Jasmine hat alles verloren, ihren Mann, ihr Haus, ihre Nerven. Woody Allen lässt sie zu ihrer Schwester nach San Francisco ziehen, im Gepäck die Frage: „Was nun?“
„Ich bin erschüttert. Hal ist ein mieser Betrüger, ich musste meine sämtlichen Pelze verkaufen. Jetzt lebe ich in einem Loch mit meiner Schwester, die im Begriff ist einen Loser zu heiraten. Könnte es noch schlimmer kommen?“ So oder ähnlich könnte es klingen, würde Jasmine (Cate Blanchett) aus Woody Allens neuester Drama-Komödie „Blue Jasmine“ Tagebuch führen. Das tut sie allerdings nicht, denn weder in ihrem alten noch neuen Leben würde sie dazu Zeit finden. Die Tage mit Ex-Mann Hal (Alec Baldwin) waren verplant mit Dinner-Partys, Yoga-Stunden und Charity Events. Schließlich ist es Jasmines oberstes Gebot mit denen zu teilen, die weniger besitzen.
Als die windigen Finanzgeschäfte ihres Mannes auffliegen, wechselt Jasmine schlagartig von der High- zur Low-Society. Zum Glück weiß sie, wann es gilt das Chanel-Jäckchen überzustreifen und die Vuitton-Koffer zu packen. In San Francisco kommt sie widerwillig bei ihrer alleinerziehenden Schwester Ginger (Sally Hawkins) unter und sieht sich einer Welt des gesellschaftlichen Abstiegs ausgeliefert. Mithilfe von Gingers Lover Chili (Bobby Cannavale) wird sie mit Fragen der eigenen Erwerbstätigkeit konfrontiert. Wäre Jasmine etwas jünger, sie würde vermutlich versuchen, Popstar, Model oder Moderatorin zu werden.
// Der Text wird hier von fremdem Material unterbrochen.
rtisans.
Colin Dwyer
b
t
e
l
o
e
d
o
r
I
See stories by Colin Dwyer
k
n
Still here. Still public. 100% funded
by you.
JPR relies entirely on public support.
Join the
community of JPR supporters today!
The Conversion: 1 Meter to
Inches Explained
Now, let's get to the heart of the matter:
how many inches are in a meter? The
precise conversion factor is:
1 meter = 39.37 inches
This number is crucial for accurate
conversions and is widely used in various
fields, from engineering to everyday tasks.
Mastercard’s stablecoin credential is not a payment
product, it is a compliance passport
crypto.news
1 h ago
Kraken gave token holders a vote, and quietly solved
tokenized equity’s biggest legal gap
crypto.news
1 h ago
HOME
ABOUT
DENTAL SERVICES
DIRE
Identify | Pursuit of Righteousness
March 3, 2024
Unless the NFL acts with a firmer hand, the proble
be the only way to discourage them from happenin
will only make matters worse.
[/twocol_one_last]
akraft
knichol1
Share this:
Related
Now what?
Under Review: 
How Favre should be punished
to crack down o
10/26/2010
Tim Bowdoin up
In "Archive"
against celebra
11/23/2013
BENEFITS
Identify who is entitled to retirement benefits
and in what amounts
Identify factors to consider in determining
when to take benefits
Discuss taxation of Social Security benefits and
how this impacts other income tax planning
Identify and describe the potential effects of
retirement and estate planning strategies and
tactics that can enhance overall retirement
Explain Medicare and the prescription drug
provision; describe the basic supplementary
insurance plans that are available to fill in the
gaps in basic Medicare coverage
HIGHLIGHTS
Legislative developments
Doch da dies alles keine Optionen für eine Frau ihres Alters und ihrer Position sind, versucht sie sich vorerst, die Welt des Computers zu erschließen um „irgendwas mit Design“ zu machen. Währenddessen behandelt sie aufkommende Melancholie mit Tabletten und Wodka, die Armut mit der Suche nach dem richtigen Mann.
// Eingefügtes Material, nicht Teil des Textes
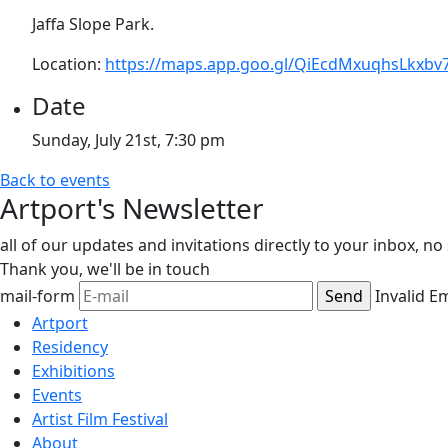
Jaffa Slope Park.
Location:
https://maps.app.goo.gl/QiEcdMxuqhsLkxbv
Date
Sunday, July 21st, 7:30 pm
Back to events
Artport's Newsletter
all of our updates and invitations directly to your inbox, n
Thank you,
we'll be in touch
mail-form
Invalid E
Artport
Residency
Exhibitions
Events
Artist Film Festival
About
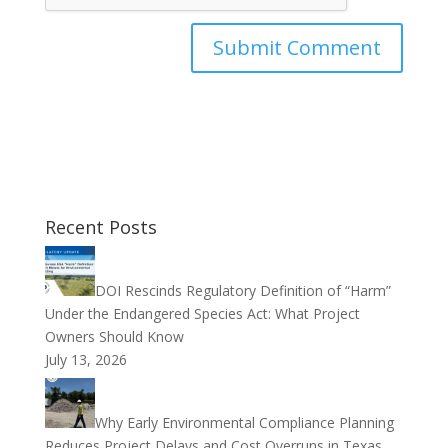
Recent Posts
DOI Rescinds Regulatory Definition of “Harm”
Under the Endangered Species Act: What Project
Owners Should Know
July 13, 2026
Why Early Environmental Compliance Planning
Reduces Project Delays and Cost Overruns in Texas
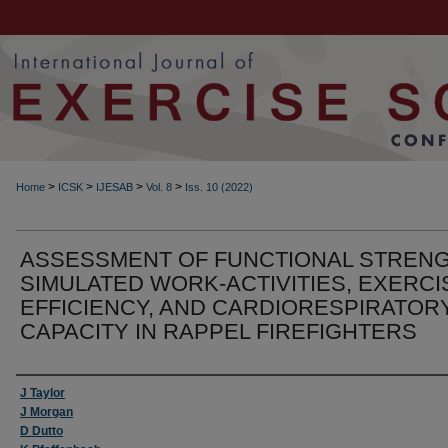
>
>
>
>
Home
ICSK
IJESAB
Vol. 8
Iss. 10 (2022)
ASSESSMENT OF FUNCTIONAL STRENG
SIMULATED WORK-ACTIVITIES, EXERCI
EFFICIENCY, AND CARDIORESPIRATOR
CAPACITY IN RAPPEL FIREFIGHTERS
Authors
J Taylor
J Morgan
D Dutto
Was als oberflächliches Drama einer Berufsgattin anmutet, entwickelt sich unter Allen zu einer humorvollen Sozialstudie mit scharfsinnigen Dialogen. Jasmine ist mit ihrer Passivität bis zur Erschöpfung beschäftigt und pikiert, als ihre Beschäftigungen in die Realität übergreifen. Typisch für Allen stehen einmal mehr Männer, Frauen und Geld im Mittelpunkt des aktuellen Films. Natürlich gibt es Jazzmusik und die weiße Schrift auf schwarzem Grund im Vorspann. Nach seinen Werken „Midnight in Paris“ (2011) und „To Rome with Love“ (2012) meinten viele, der Altmeister würde nun endgültig auf den Mainstream zutreiben. Sein neuestes Werk sendet jedoch eine Botschaft in die entgegengesetzte Richtung. Besonders hervorzuheben ist das Schauspiel von Cate Blanchett. Mit wenigen, starken Sequenzen lässt sie Jasmine vielschichtig erscheinen, nur um sie im nächsten Augenblick in den Inbegriff von Inhaltslosigkeit zu verwandeln. Ein sehenswerter Ausflug nach Allen-Land. Wer Lust hat, den beginnenden Winter-Blues mit „Blue Jasmine“zu kurieren, sollte jetzt ins Kino gehen.